Comparing Two Voices by the Length of their Speech

Introduction

In this tutorial, we will compare two different text-to-speech voices by measuring the length of the generated speech in seconds using the AudioStack API. We'll walk through the process of setting up the API, defining the text to be converted to speech, generating the speech, and finally comparing the lengths of the two voices.

This will help you pick the correct voice, since different voices speak faster than others. This is built on our proprietary model

🚧

Error message

If you get the following error message, please reach out to support with what voice you're using. We're constantly updating our voices and sometimes there's a lag time with our ML model. Please email [email protected] with the error message and your code.

Exception: prediction cannot be calculated. Errors listed as follows:
	Unable to find a profile for the selected alias
 

Prerequisites

Before we begin, make sure you have the following:

  1. An AudioStack API key.
  2. Python installed on your machine.
  3. The audiostack Python package installed.

You can install the audiostack package using pip:

pip install audiostack

Step 1: Set Up the API Key

First, we need to set up our API key. This key is necessary to authenticate our requests to the AudioStack API. We will store the API key in an environment variable for security reasons.

import audiostack
import os

# Set up your API key
audiostack.api_key = os.environ['AUDIOSTACK_API_KEY']

Make sure you have your API key stored in the AUDIOSTACK_API_KEY environment variable. You can set this variable in your terminal session or in your Python script directly (not recommended for security reasons).

Step 2: Define the Text to Convert to Speech

Next, we define the text that we want to convert to speech. The text is structured using the AudioStack markup to define sections and subsections. This helps in organizing the text for different sound segments.

long_text = """
<as:section name="section_1" soundSegment="intro">
    Who was your footballing hero?
</as:section>

<as:section name="section_2" soundSegment="main">
    <as:sub name="sub_1"> Puyol from Barcelona and Maldini from Milan </as:sub>
    <as:sub name="sub_2"> The Barca the dream team that won the first European cup was my team and the hero
was I'd say Ronald Koeman, who was the centre back for Barcelona at the time but I had so many heroes
at that team which was Michael Laudrup, you've got Pep Guardiola, you've got so many
but Ronald Koeman was always the one for me. </as:sub>
</as:section>
"""

Step 3: Generate Speech for Each Voice

We will generate speech for two different voices and measure the length of the generated speech. The audiostack.Speech.Predict.predict function will be used to convert the text to speech and return the data, including the length of the audio.

voices = ["sara", "jeff"]
for v in voices:
    data = audiostack.Speech.Predict.predict(text=long_text, voice=v)
    print(v, data.length)

Here, we have chosen two voices: "sara" and "jeff". The predict function is called for each voice, and the length of the generated audio is printed.

Output

When you run the script, you will see the length of the speech generated for each voice.
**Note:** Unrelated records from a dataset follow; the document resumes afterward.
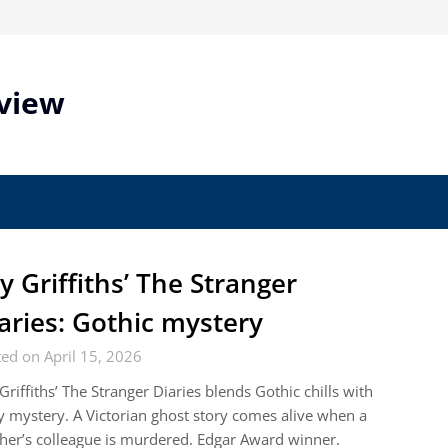
view
ly Griffiths’ The Stranger
aries: Gothic mystery
ed on April 15, 2026
 Griffiths’ The Stranger Diaries blends Gothic chills with
y mystery. A Victorian ghost story comes alive when a
her’s colleague is murdered. Edgar Award winner.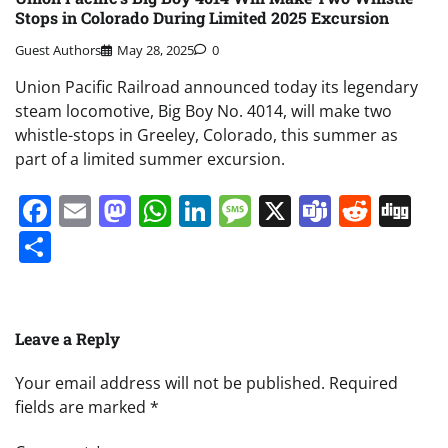
Stops in Colorado During Limited 2025 Excursion
Guest Authors
May 28, 2025
0
Union Pacific Railroad announced today its legendary
steam locomotive, Big Boy No. 4014, will make two
whistle-stops in Greeley, Colorado, this summer as
part of a limited summer excursion.
Facebook
Email
Mastodon
WhatsApp
LinkedIn
Message
X
Teams
Redd
Di
Share
Leave a Reply
Your email address will not be published.
Required
fields are marked
*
For example:

sara 27.06657932827256
jeff 21.695155698420557

This output shows that the speech generated with the voice "sara" is approximately 27.07 seconds long, while the speech generated with the voice "jeff" is approximately 21.70 seconds long.

Conclusion

In this tutorial, we demonstrated how to use the AudioStack API to compare the lengths of speech generated by two different voices. This can be useful for various applications, such as selecting the most suitable voice for a specific purpose based on the length of the output. By following the steps outlined, you can easily adapt this process to compare other voices or texts.